One of the main findings in the NOMINATE literature is that for most of the history of the United States Congress, one-dimensional models reflecting our colloquial “liberal/conservative” dichotomy are sufficient to explain the great majority of roll call votes. The ideal points of the legislators on this ideological axis are estimated from the roll call votes. As such, they serve as summarizations of various forces that can influence the legislators’ votes, including personal preferences, party preferences, and constituent opinion. Ideological groups are then determined by groupings of ideal points. In this way, ideal point methods (spatial models) derive ideological categorizations from the characteristics of the individuals.
We take a different approach to the problem of identifying ideology and sorting legislators into ideological categories. While spatial models summarize legislators as ideal points measured relative to the positions of votes, our model, which we call social identity voting (SIV), views the legislator’s ideology in terms of a weighted sum of the ideologies of the groups to which they belong. This is motivated by social identity theory (SIT), which posits that an individual’s social identity is determined by the collection of groups to which the individual belongs (for a review, see Hogg, 2006). Legislators derive utility from voting with the groups to which they belong and from voting against those to which they do not belong. As a consequence, legislators will select groups with ideologies consistent with their own; subsequently, as group members, they face pressure to conform in ideology to the majority ideology of that group. Furthermore, in this model groups benefit from larger memberships, as determining the outcome of votes generates political power for the group and detracts from other groups’ political power.
Thus, the SIT framework suggests a model – the social identity voting model – whose components can be estimated from roll call data. First, we create the communities using the roll call votes to group legislators together. Second, we use the resulting mean votes of the communities to define their common ideological positions. Doing this allows the communities to evolve over time, without imposing groupings and labels that may not be universally appropriate. We make one exception to this principle – we fix the party caucuses as the dominant communities for all the Congresses we study. We do this for three reasons. First, in the United States, party affiliation carries a great deal of information and weight – parties often provide infrastructure and money to support campaigns, and within Congress, the legislative structure is defined entirely in the context of party caucuses. Second, parties form the largest coherent ideological units in a two-party system. Third, applying the algorithms described below to the data yields partisan communities broadly consistent with other results in the literature in almost all years (e.g. Porter et al., 2005; Waugh et al., 2012).

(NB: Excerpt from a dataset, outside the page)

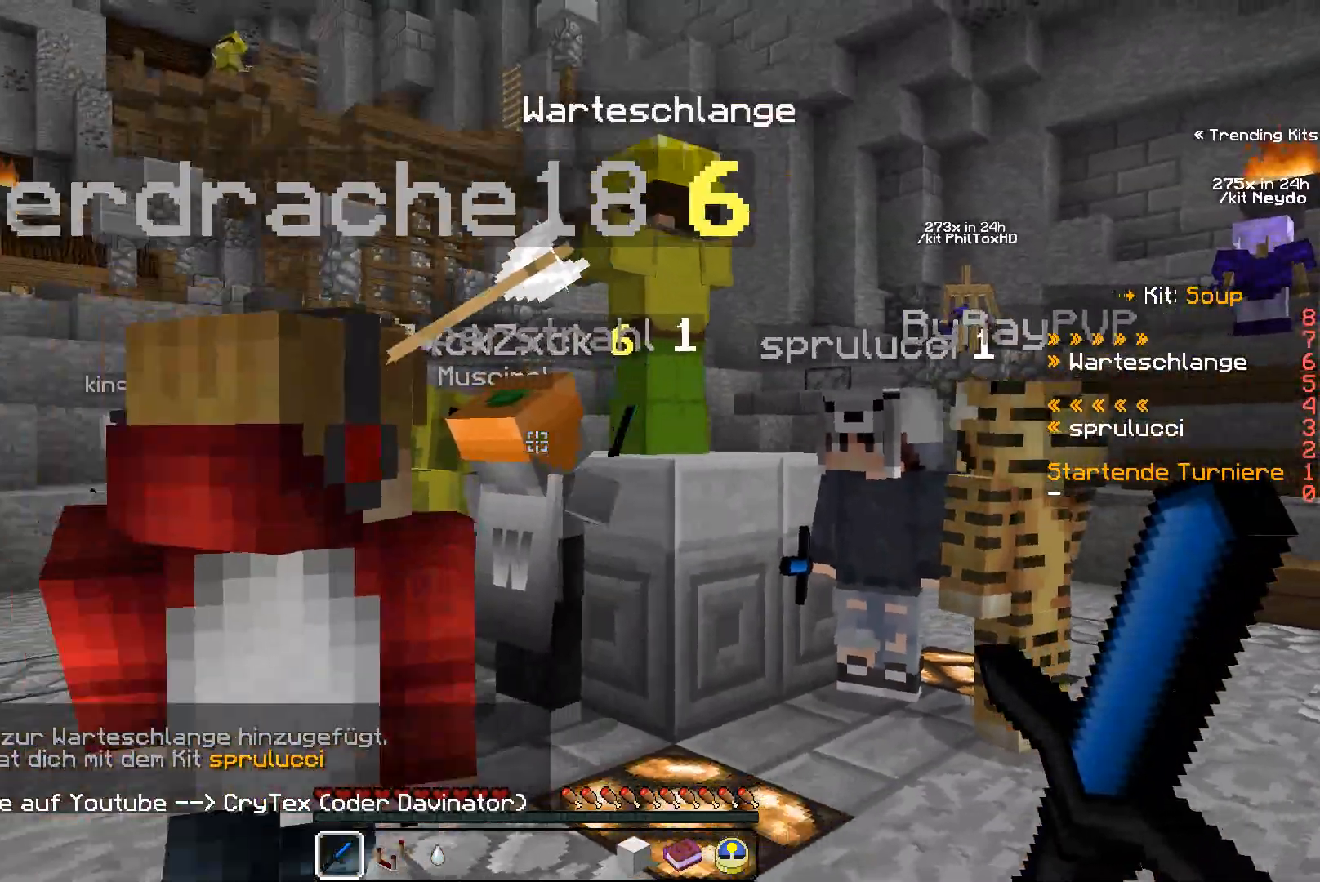
{"keys": [], "mouse": [], "events": []}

To detect the communities, we use a variant of the partition decoupling method (PDM) (Leibon et al., 2008) applied to roll call data. In this setting, the PDM detects and delineates multiple partitions of a legislature at different scales or layers. A first layer in the data is defined by party. After identifying and removing the effect of the first layer in the voting record, we derive the second layer from the residual data. This layer reveals ideological groupings that cannot be explained by party identification.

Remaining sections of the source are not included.